◆ Problem description
Turn the lines below into a JSON list of strings, one string per line, with blank lines left out. Leave the pictures out.

◆ Exercise data
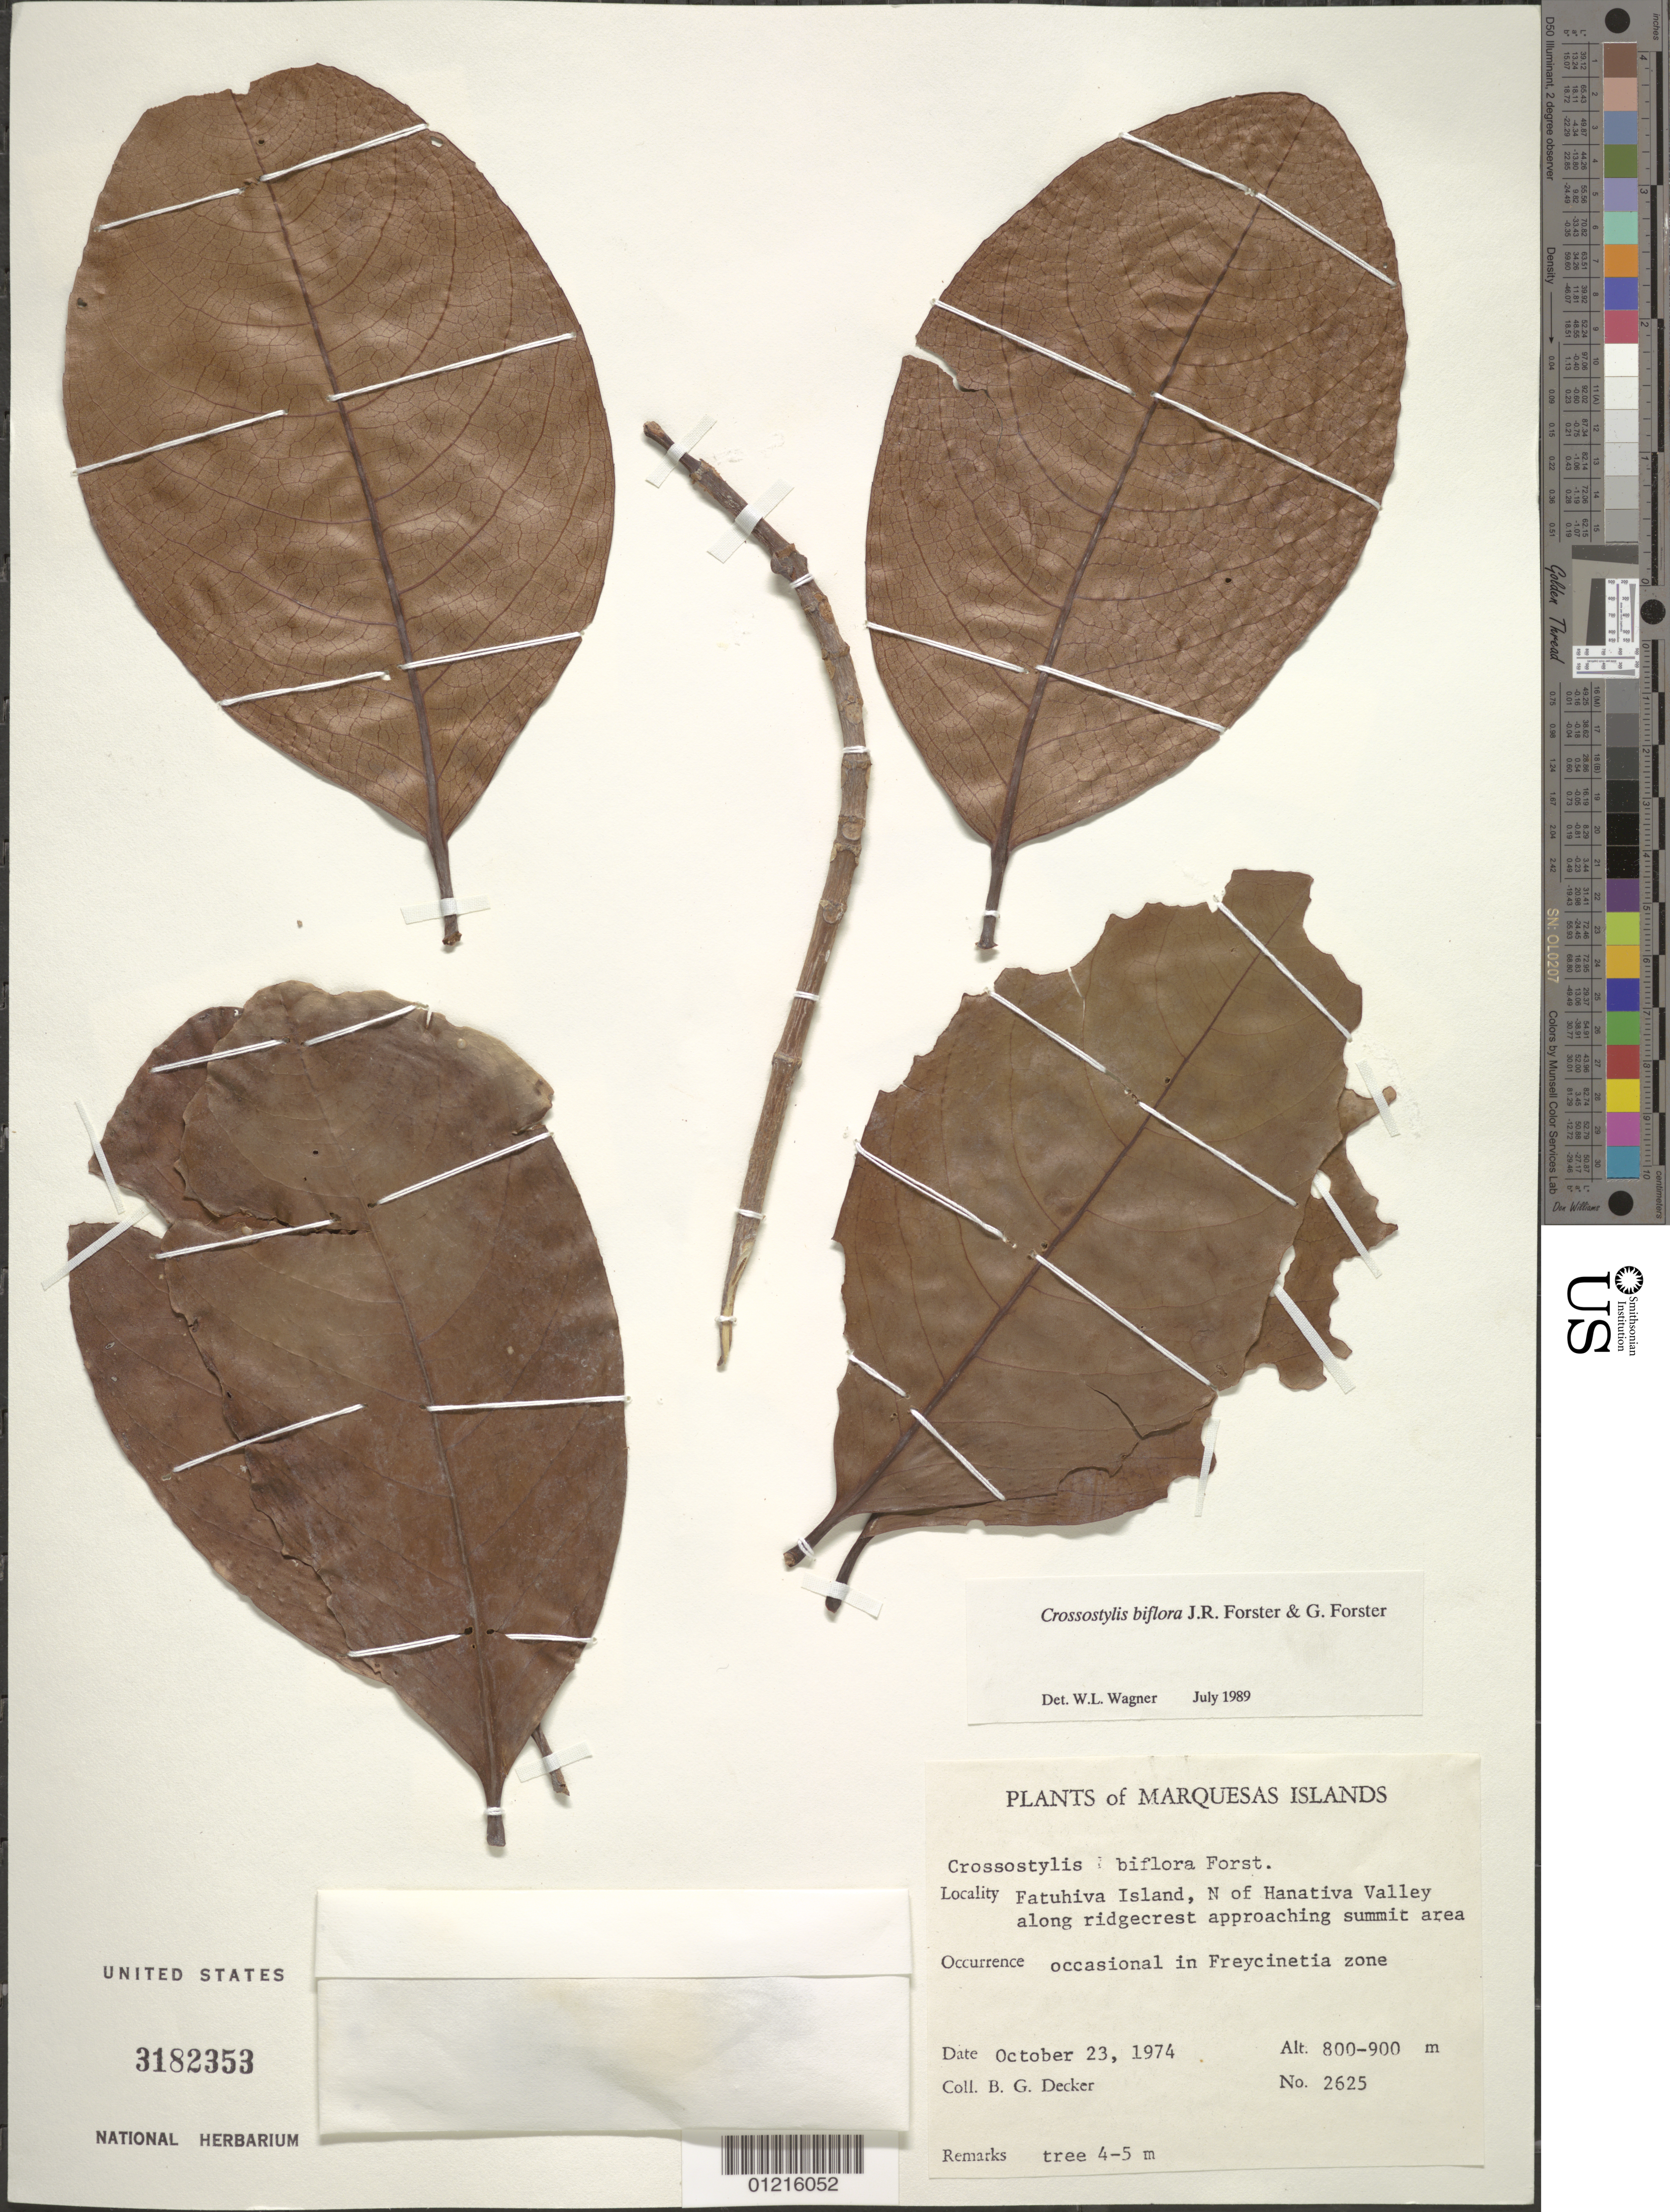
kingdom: Plantae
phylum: Tracheophyta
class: Magnoliopsida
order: Malpighiales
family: Rhizophoraceae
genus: Crossostylis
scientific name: Crossostylis biflora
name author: J.R. Forst. & G. Forst.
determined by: Wagner, W. L., (BOT), Smithsonian Institution - National Museum of Natural History (UNITED STATES)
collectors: B. G. Decker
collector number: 2625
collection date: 1974-10-23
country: French Polynesia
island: Fatu Hiva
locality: N of Hanativa Valley along ridgecrest approaching summit area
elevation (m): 800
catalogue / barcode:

◆ Task solution
[
  "kingdom: Plantae",
  "phylum: Tracheophyta",
  "class: Magnoliopsida",
  "order: Malpighiales",
  "family: Rhizophoraceae",
  "genus: Crossostylis",
  "scientific name: Crossostylis biflora",
  "name author: J.R. Forst. & G. Forst.",
  "determined by: Wagner, W. L., (BOT), Smithsonian Institution - National Museum of Natural History (UNITED STATES)",
  "collectors: B. G. Decker",
  "collector number: 2625",
  "collection date: 1974-10-23",
  "country: French Polynesia",
  "island: Fatu Hiva",
  "locality: N of Hanativa Valley along ridgecrest approaching summit area",
  "elevation (m): 800",
  "catalogue / barcode:"
]